Work task 1: Using the pet rock project description, explain in one to three sentences why its projects suit upper-level, capstone courses best.
Work task 2: Write the next part of the pet rock project description, picking up after its last sentence.

Passage:
((
This material is replicated on a number of sites as part of the SERC Pedagogic Service Project

Summary

The pet rock project is an almost semester-long project in which students randomly select a rock and follows all of the steps a petrologist would take to interpret a rock from a known area (Beartooth Mountains, MT and WY). After preliminary input from the instructor, each student presents the revised results of this study in a written form comparable to a professional journal article, and in an oral format comparable a presentation at professional meeting.

Learning Goals

GEOL 3041\2009-PetrologyLabStudents

Petrology students will (1) obtain research experience within the context of the Igneous and Metamorphic petrology class and (2) learn to effectively communicate the results of their research in a written and oral form.

A student should be able to define, interpret, apply and analyze information and concepts related to the following topics:

  • identification and classification of igneous and metamorphic rocks in hand sample and thin section
  • textural evolution and its relation to formation history of igneous and metamorphic rocks
  • geochemical evidence for sources and evolution of igneous and metamorphic rocks
  • development of igneous and metamorphic rocks under a variety of tectonic environments

In addition, because this is a communications-intensive course, a student should be able to:

  • effectively communicate petrologic concepts and research in both oral and written forms

Context for Use

These projects (notice of intent, project proposal, project report, project review roundtable) are best suited for upper-level, capstone courses. Students should be well-versed in their discipline's content-knowledge and research-techniques, so that the emphasis can be placed on the professional communication of the content and research.
))
[Transcribed page contents]
((
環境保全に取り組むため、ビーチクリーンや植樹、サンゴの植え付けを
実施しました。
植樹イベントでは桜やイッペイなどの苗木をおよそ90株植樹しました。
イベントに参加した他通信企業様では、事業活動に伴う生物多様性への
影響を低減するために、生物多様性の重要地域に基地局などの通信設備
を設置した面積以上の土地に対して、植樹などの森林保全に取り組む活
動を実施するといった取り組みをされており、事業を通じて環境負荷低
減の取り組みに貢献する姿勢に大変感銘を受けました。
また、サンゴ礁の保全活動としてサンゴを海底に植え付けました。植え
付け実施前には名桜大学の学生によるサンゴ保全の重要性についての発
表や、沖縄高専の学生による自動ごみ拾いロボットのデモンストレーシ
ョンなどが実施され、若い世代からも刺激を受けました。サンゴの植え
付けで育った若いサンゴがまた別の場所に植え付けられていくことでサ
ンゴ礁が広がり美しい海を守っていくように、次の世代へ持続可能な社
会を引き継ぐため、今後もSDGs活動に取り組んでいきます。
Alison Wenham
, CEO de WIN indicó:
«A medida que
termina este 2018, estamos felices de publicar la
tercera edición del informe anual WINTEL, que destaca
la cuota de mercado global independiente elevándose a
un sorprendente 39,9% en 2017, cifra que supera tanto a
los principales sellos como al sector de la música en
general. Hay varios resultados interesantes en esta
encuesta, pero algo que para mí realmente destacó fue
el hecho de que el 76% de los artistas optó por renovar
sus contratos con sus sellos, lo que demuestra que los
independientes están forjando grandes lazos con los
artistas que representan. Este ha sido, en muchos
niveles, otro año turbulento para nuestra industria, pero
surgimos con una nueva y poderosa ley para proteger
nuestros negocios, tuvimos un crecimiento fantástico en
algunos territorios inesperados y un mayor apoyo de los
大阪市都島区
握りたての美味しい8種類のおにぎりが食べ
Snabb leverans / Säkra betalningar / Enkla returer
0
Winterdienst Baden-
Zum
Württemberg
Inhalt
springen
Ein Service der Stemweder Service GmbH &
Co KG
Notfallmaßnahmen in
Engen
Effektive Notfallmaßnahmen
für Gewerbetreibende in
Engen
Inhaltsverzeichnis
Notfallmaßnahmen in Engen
))
Expected answer 1: Students in such courses should already be well-versed in their discipline's content knowledge and research techniques. That lets the emphasis fall on the professional communication of the content and research.

Expected answer 2:
Description and Teaching Materials

The Pet Rock Project is designed to give petrology students experience in the petrographic and analytical methods and in the approaches taken by petrologists to solve a petrologic problem. Students will gather their own data and integrate that information into a geological framework to address broader-scale petrology questions.

The petrology students will use the results of the data that they acquired together with the background literature for the area to communicate their findings. These results will be presented in written form as if it were intended for a professional petrology journal and in an oral form comparable to one that could be given at a professional geology meeting.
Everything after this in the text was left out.